The Oak Street Theaters was a small place. It had been open since the 50s, and was supposedly built as a 3-D theater. It was the kind of theater that showed movies that had gone out of theaters a while ago. There was really no kind of authority there: people were free to walk in and out of movies whenever they pleased. That night, ironically, they were showing Juno, a movie about a girl who is pregnant. I'm not saying it's my favorite movie, but I thought that Juno was really sweet, and for the next two weeks that Oak Street theaters played it, I visited every day. Sometimes, I would leave at lunch and skip my study class. Kids would come up with rumors that I went out to drink or smoke or cut myself. I was against those rumors; not only because I never did any of those, but also because I saw those as unfair stereotypes that they shouldn't have been using as negative portrayals.

After Juno had ended its showing in March, I stuck to my bedroom a lot. I also spent a lot of time in the library. It was there where I discovered fantasy novels: Harry Potter, Narnia, you know.
To this day, I love fantasy novels. They aren't just books to me: they are doorways to different lands.

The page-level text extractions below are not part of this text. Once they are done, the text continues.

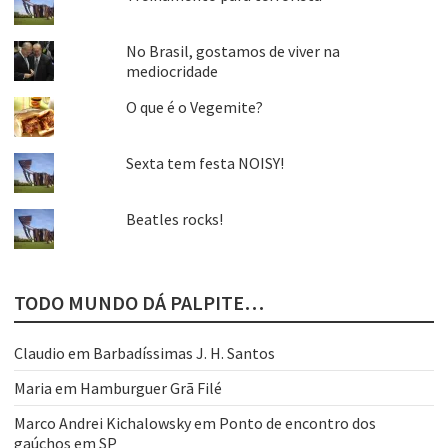
No Brasil, gostamos de viver na
mediocridade
O que é o Vegemite?
Sexta tem festa NOISY!
Beatles rocks!
TODO MUNDO DÁ PALPITE…
Claudio
em
Barbadíssimas J. H. Santos
Maria
em
Hamburguer Grã Filé
Marco Andrei Kichalowsky
em
Ponto de encontro dos
gaúchos em SP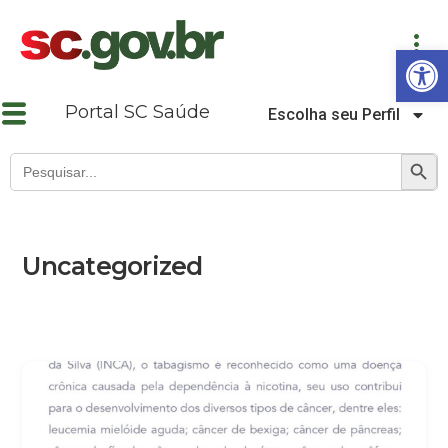
Abrir a barra de ferramentas
Portal SC Saúde
Escolha seu Perfil
SEARCH B
Search
for:
Uncategorized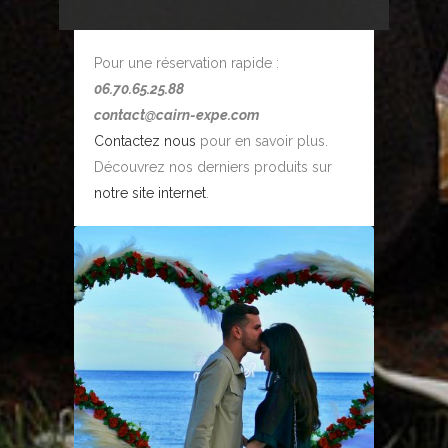
Pour une réservation rapide :
06.70.65.25.88
contact@cairn-expe.com
Contactez nous
pour en savoir plus.
Découvrez nos derniers produits sur
notre site internet
.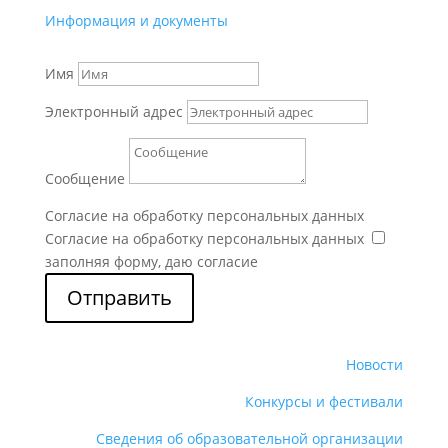
Информация и документы
Имя
Электронный адрес
Сообщение
Согласие на обработку персональных данных
Согласие на обработку персональных данных
заполняя форму, даю согласие
Отправить
Новости
Конкурсы и фестивали
Сведения об образовательной организации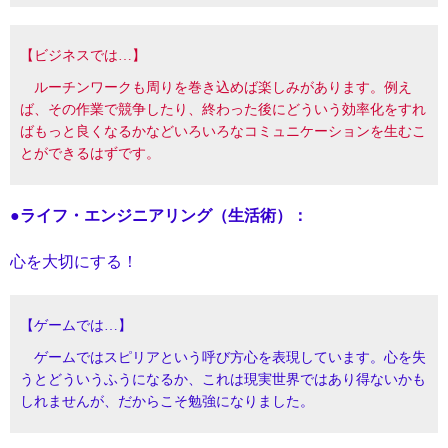
【ビジネスでは…】
ルーチンワークも周りを巻き込めば楽しみがあります。例え
ば、その作業で競争したり、終わった後にどういう効率化をすれ
ばもっと良くなるかなどいろいろなコミュニケーションを生むこ
とができるはずです。
●ライフ・エンジニアリング（生活術）：
心を大切にする！
【ゲームでは…】
ゲームではスピリアという呼び方心を表現しています。心を失
うとどういうふうになるか、これは現実世界ではあり得ないかも
しれませんが、だからこそ勉強になりました。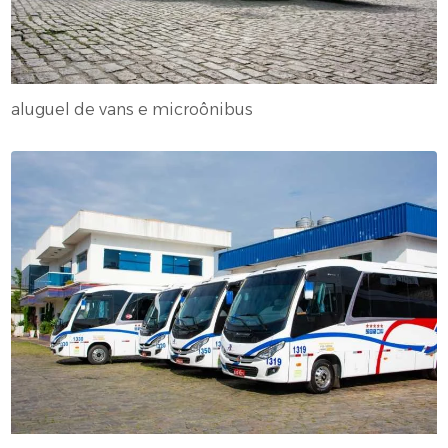
aluguel de vans e microônibus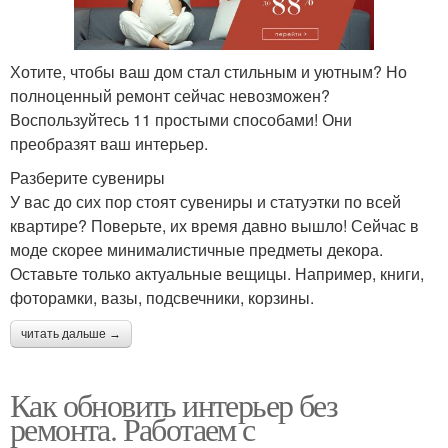
Хотите, чтобы ваш дом стал стильным и уютным? Но
полноценный ремонт сейчас невозможен?
Воспользуйтесь 11 простыми способами! Они
преобразят ваш интерьер.
Разберите сувениры
У вас до сих пор стоят сувениры и статуэтки по всей
квартире? Поверьте, их время давно вышло! Сейчас в
моде скорее минималистичные предметы декора.
Оставьте только актуальные вещицы. Например, книги,
фоторамки, вазы, подсвечники, корзины.
читать дальше →
Как обновить интерьер без
ремонта. Работаем с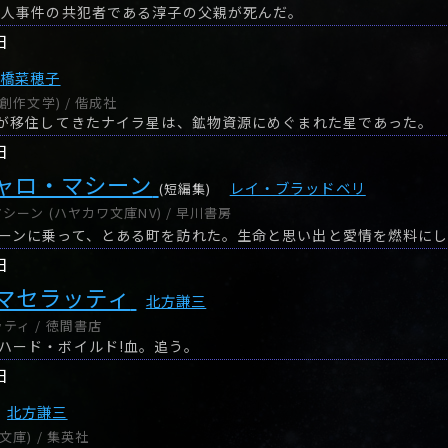
殺人事件の共犯者である淳子の父親が死んだ。
日
上橋菜穂子
創作文学) / 偕成社
人が移住してきたナイラ星は、鉱物資源にめぐまれた星であった。
日
ャロ・マシーン
レイ・ブラッドベリ
(短編集)
ーン (ハヤカワ文庫NV) / 早川書房
ーンに乗って、とある町を訪れた。生命と思い出と愛情を燃料に
日
マセラッティ
北方謙三
ティ / 徳間書店
ハード・ボイルド!血。追う。
日
北方謙三
庫) / 集英社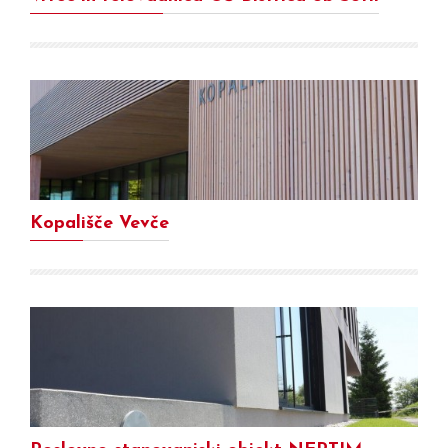
Kopališče Vevče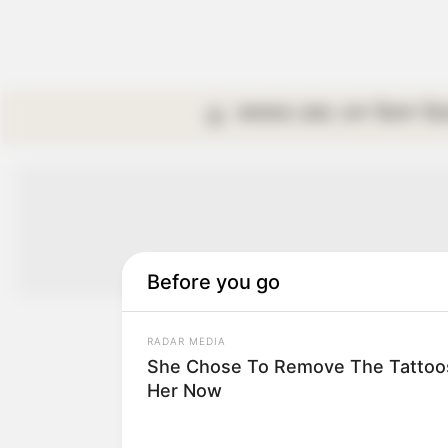
কলকাতা
রাজ্য
দেশ
বিদেশ
বি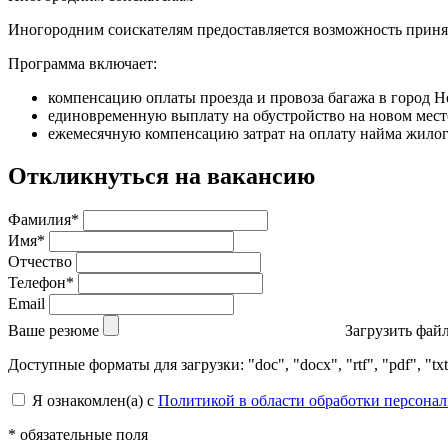
Иногородним соискателям предоставляется возможность принят
Программа включает:
компенсацию оплаты проезда и провоза багажа в город 
единовременную выплату на обустройство на новом мест
ежемесячную компенсацию затрат на оплату найма жилого
Откликнуться на вакансию
Фамилия*
Имя*
Отчество
Телефон*
Email
Ваше резюме
Загрузить фай
Доступные форматы для загрузки: "doc", "docx", "rtf", "pdf", 
Я ознакомлен(а) с
Политикой в области обработки персона
* обязательные поля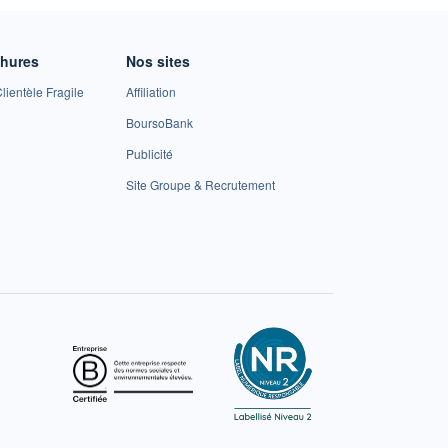
chures
Nos sites
lientèle Fragile
Affiliation
BoursoBank
Publicité
Site Groupe & Recrutement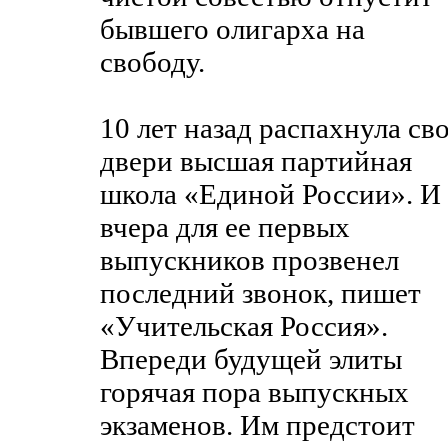
бывшего олигарха на
свободу.
10 лет назад распахнула св
двери высшая партийная
школа «Единой России». И
вчера для ее первых
выпускников прозвенел
последний звонок, пишет
«Учительская Россия».
Впереди будущей элиты
горячая пора выпускных
экзаменов. Им предстоит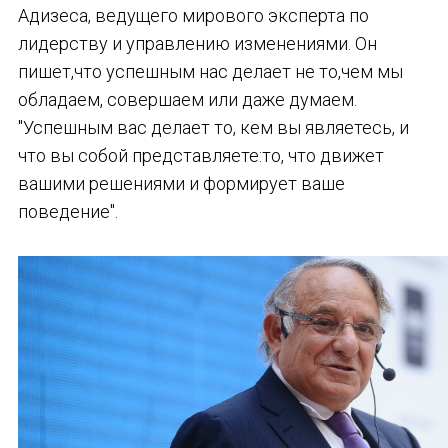
Адизеса, ведущего мирового эксперта по
лидерству и управлению изменениями. Он
пишет,что успешным нас делает не то,чем мы
обладаем, совершаем или даже думаем.
"Успешным вас делает то, кем вы являетесь, и
что вы собой представляете:то, что движет
вашими решениями и формирует ваше
поведение".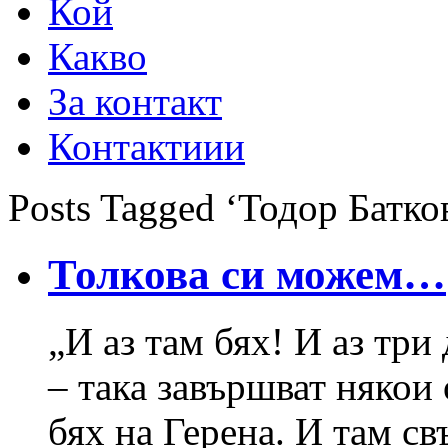
Кой
Какво
За контакт
Контактиии
Posts Tagged ‘Тодор Батко
Толкова си можем…
„И аз там бях! И аз три
– така завършват някои
бях на Герена. И там с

I can't read a book like "Twilight", because that isn't set in an alternate universe. It's set somewhere where I feel that I could go and still get bullied by other girls.

Well, I've got to go. This has been fun. I promise I'll update more, cause I want to tell you guys more about me, and about the other girls here.

Yours truly,
Delilah Bailey

P.s:

Book I'm reading: Harry Potter and The Chamber of Secrets

Song I'm Listening To: "All I Want Is You" from the Juno Soundtrack.